It pays to be smart when choosing your career, particularly now that the job market is (slowly) improving.
With the recession officially over, anyone who’s out of work or eager to change jobs is on the lookout for opportunities.
Click here to see the 50 careers you wish had in 2011>
But where, exactly, are the jobs? Which occupations offer decent salaries, quality of life—and are likely to stick around for the next decade?
Our list of 50 Best Careers answers those questions. We’ve highlighted dozens of high-opportunity professions—careers you may want to consider as you decide where to look for your next paycheck. Based on job-growth projections, salary data, and other factors like job satisfaction, these occupations span a variety of industries, so you can find the right position for you no matter what your interests.
What’s new on the list this year? Several of our picks reflect the recent uptick in the economy, while others are long-time contenders that finally muscled their way onto the roster. With an ageing baby boomer generation, healthcare continues to make a strong showing. All of the healthcare jobs on last year’s list have made the cut again this year, plus two new positions: massage therapist and athletic trainer. While the field of athletic training doesn’t offer the sheer number of positions as nursing or dental hygiene, it outranks nearly all other healthcare occupations for expected job growth.
Technology positions also account for a good chunk of our top-choice careers. Computer support specialist joins the ranks this year with upward trending employment numbers. Education administrator, which ranked particularly high for job satisfaction, made it onto our lineup of social service jobs. In the business category, we added sales manager, an occupation that’s making a comeback along with the economy.

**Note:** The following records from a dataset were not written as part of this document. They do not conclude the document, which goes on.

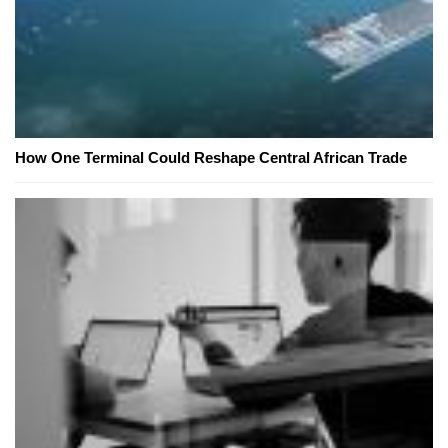
How One Terminal Could Reshape Central African Trade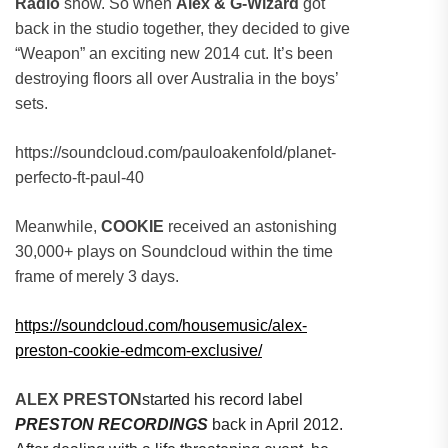
Radio
show. So when
Alex & G-Wizard
got
back in the studio together, they decided to give
“Weapon” an exciting new 2014 cut. It’s been
destroying floors all over Australia in the boys’
sets.
https://soundcloud.com/pauloakenfold/planet-
perfecto-ft-paul-40
Meanwhile,
COOKIE
received an astonishing
30,000+ plays on Soundcloud within the time
frame of merely 3 days.
https://soundcloud.com/housemusic/alex-
preston-cookie-edmcom-exclusive/
ALEX PRESTON
started his record label
PRESTON RECORDINGS
back in April 2012.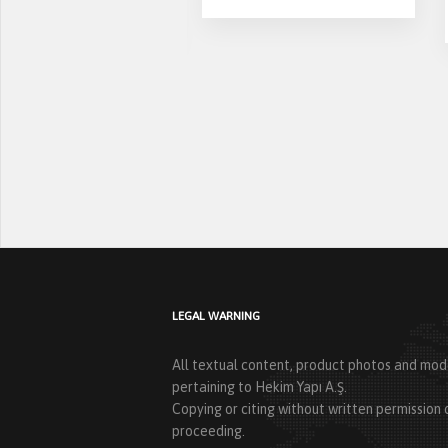
asing
LEGAL WARNING
All textual content, product photos and mode
pertaining to Hekim Yapı A.Ş.
Copying or citing without written permission o
proceeding.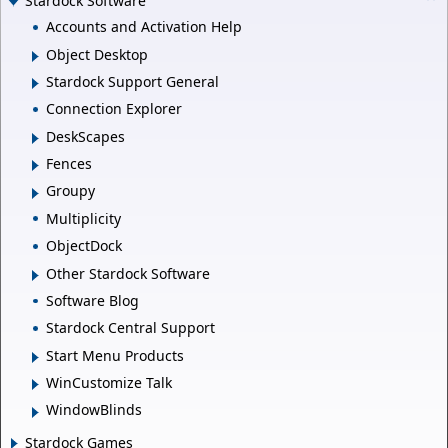
Stardock Software
Accounts and Activation Help
Object Desktop
Stardock Support General
Connection Explorer
DeskScapes
Fences
Groupy
Multiplicity
ObjectDock
Other Stardock Software
Software Blog
Stardock Central Support
Start Menu Products
WinCustomize Talk
WindowBlinds
Stardock Games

On our creative and service jobs list, heating, air conditioning, and refrigeration technician is new this year, largely because of its high expected job growth. Interpreter/translator, an occupation that’s increasingly in demand as a result of globalization, also made the cut.
To come up with this year’s list, U.S. News considered job-growth projections from the labour Department, estimates for 2008 to 2018, the most recent data available. We narrowed it down to occupations that are expected to add jobs at an above-average rate over the next decade, as well as those that provide an above-average median income. Sales manager makes the highest median annual salary on our list, nearly $97,000. Computer software engineer, physician assistant, meteorologist and education administrator all bring in median average salaries in the mid-$80,000 range.